The corporate first launched the Molmo household of open multimodal fashions final 12 months, starting with photographs. Ai2 mentioned Molmo 2 surpasses earlier variations in accuracy, temporal understanding, and pixel-level grounding, and in some circumstances performs competitively with bigger fashions akin to Google’s Gemini 3.
How Molmo 2 compares
Regardless of their smaller dimension, the Molmo 2 fashions outperformed Gemini 3 Professional and different open-weight opponents on video monitoring benchmarks.

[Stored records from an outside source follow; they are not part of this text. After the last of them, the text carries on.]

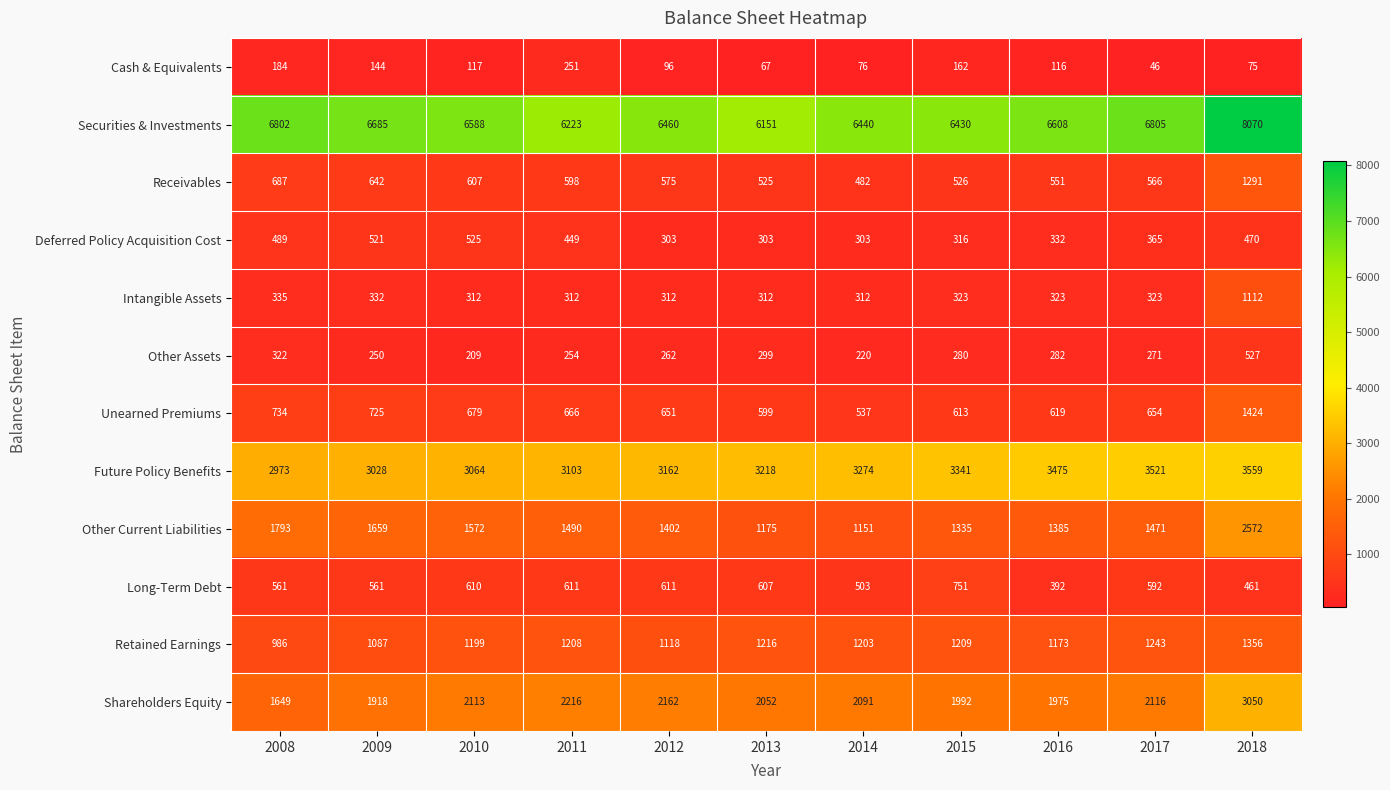

Which series changed the most between 2009 and 2010?

Shareholders Equity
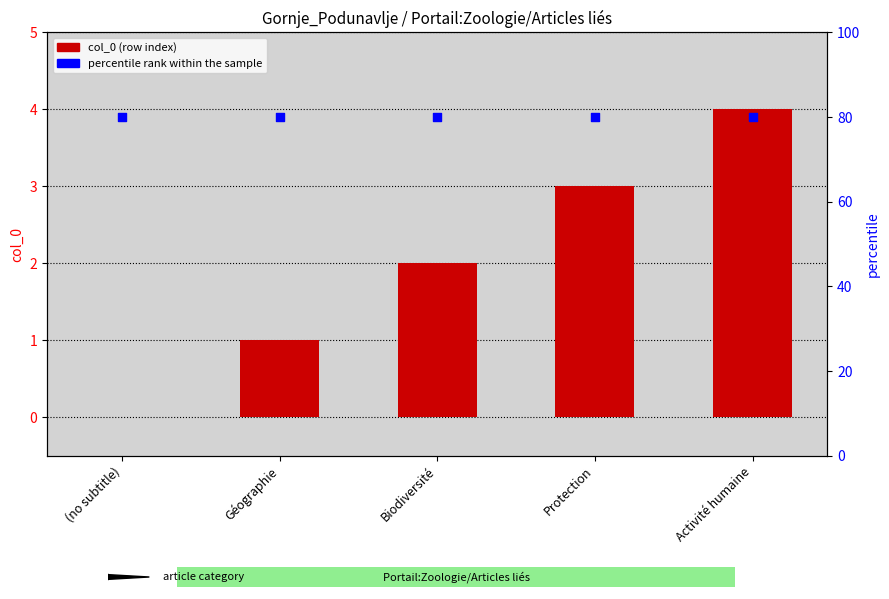

What is the total value across all series at Protection?

83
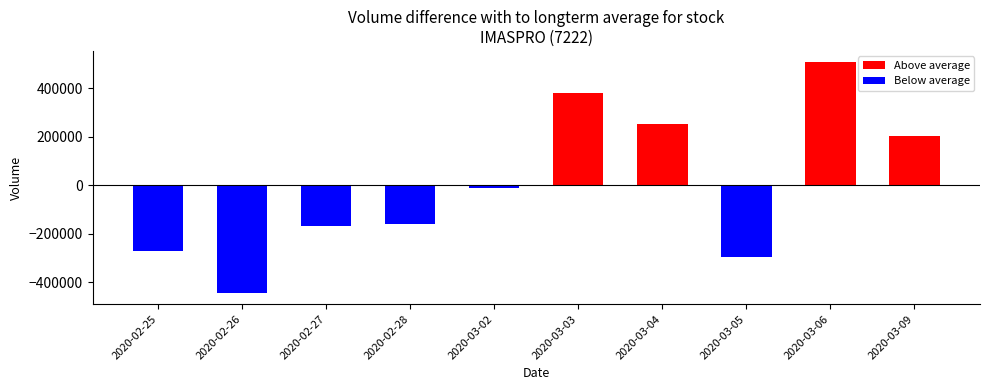

What is the total value across all series at 2020-03-03?

381430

For picture and multi-image reasoning, Ai2 mentioned Molmo 2 8B “leads all open-weight fashions, with the 4B variant shut behind.” The 8B and 4B fashions additionally confirmed robust efficiency within the open-weight Elo human desire analysis, although Ai2 famous that bigger proprietary fashions proceed to guide that benchmark total.
However Molmo 2’s largest positive factors are in video grounding and video counting, the place it outscores related open-weight fashions.
“These outcomes spotlight each progress and remaining headroom — video grounding remains to be exhausting, and no mannequin but reaches 40% accuracy," Ai2 mentioned, referring to present benchmarks.
Many video fashions, akin to Google's Veo 3.1 and OpenAI's Sora, are usually very massive. Molmo 2 targets a unique tradeoff: smaller, open fashions optimized for grounding and evaluation relatively than video technology.